++++ Listed records ++++
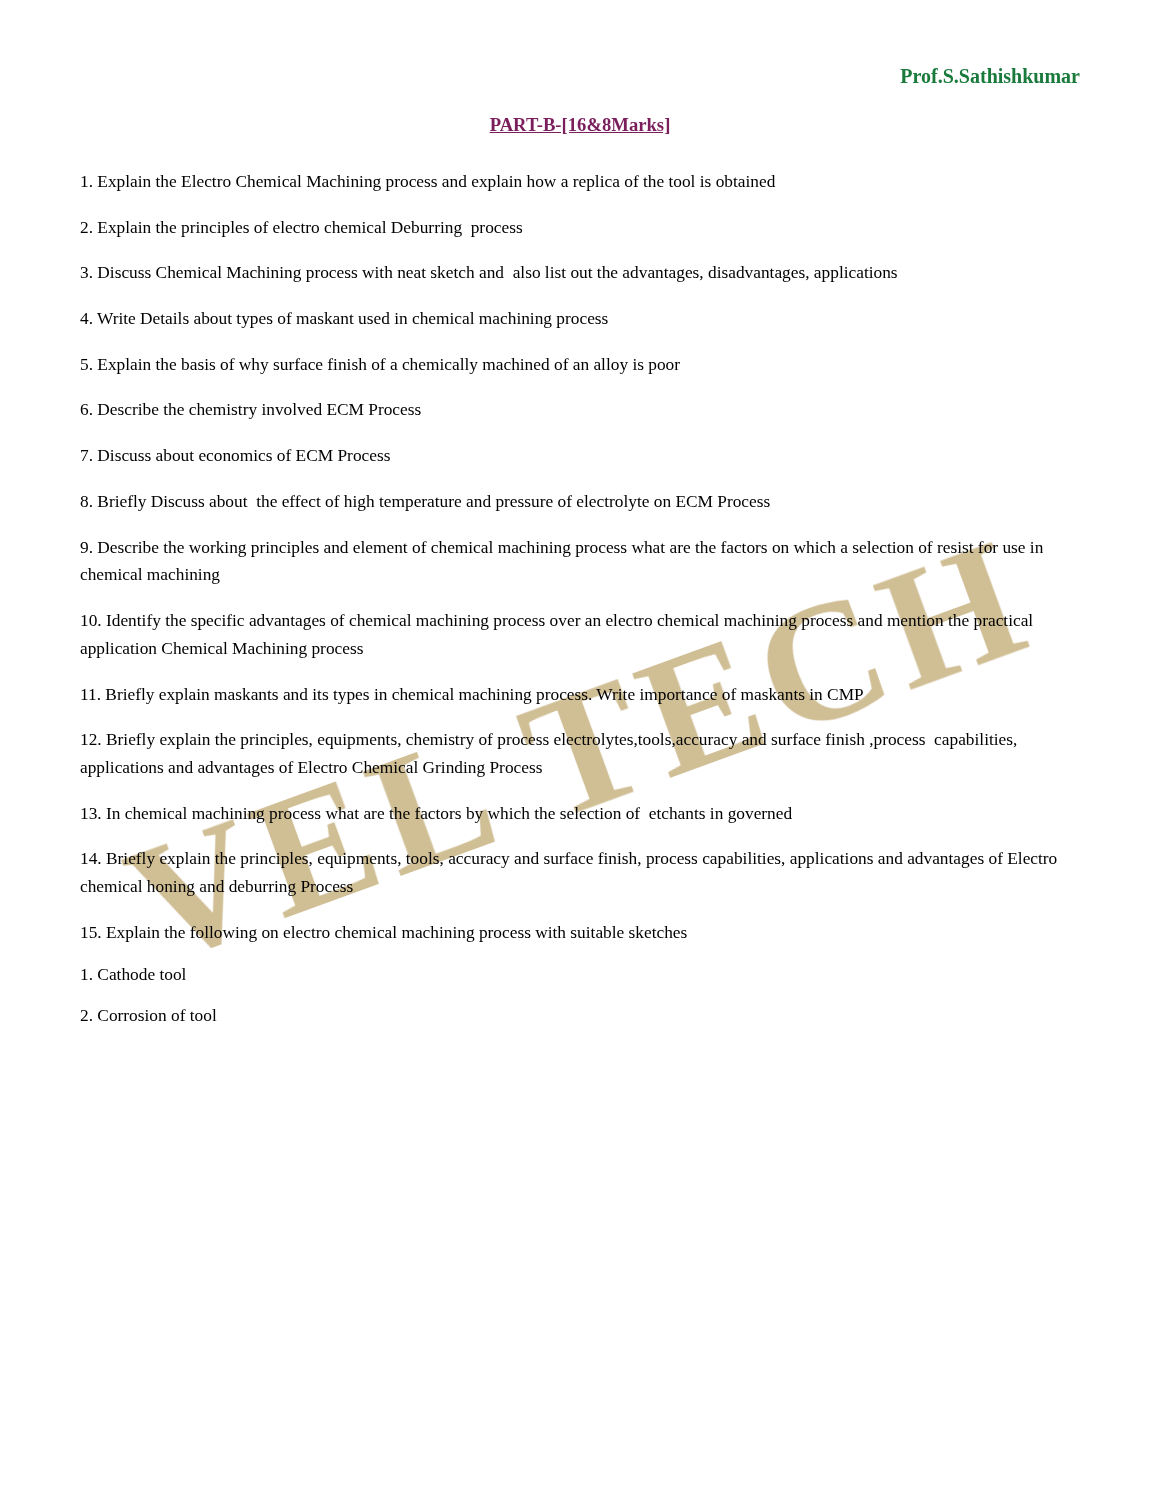VEL TECH
Prof.S.Sathishkumar
PART-B-[16&8Marks]
1. Explain the Electro Chemical Machining process and explain how a replica of the tool is obtained
2. Explain the principles of electro chemical Deburring process
3. Discuss Chemical Machining process with neat sketch and also list out the advantages, disadvantages, applications
4. Write Details about types of maskant used in chemical machining process
5. Explain the basis of why surface finish of a chemically machined of an alloy is poor
6. Describe the chemistry involved ECM Process
7. Discuss about economics of ECM Process
8. Briefly Discuss about the effect of high temperature and pressure of electrolyte on ECM Process
9. Describe the working principles and element of chemical machining process what are the factors on which a selection of resist for use in chemical machining
10. Identify the specific advantages of chemical machining process over an electro chemical machining process and mention the practical application Chemical Machining process
11. Briefly explain maskants and its types in chemical machining process. Write importance of maskants in CMP
12. Briefly explain the principles, equipments, chemistry of process electrolytes,tools,accuracy and surface finish ,process capabilities, applications and advantages of Electro Chemical Grinding Process
13. In chemical machining process what are the factors by which the selection of etchants in governed
14. Briefly explain the principles, equipments, tools, accuracy and surface finish, process capabilities, applications and advantages of Electro chemical honing and deburring Process
15. Explain the following on electro chemical machining process with suitable sketches
1. Cathode tool
2. Corrosion of tool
++++
Activity: What is the number of lines in the records that include "finish"? Answer with that number alone.

Solution: 3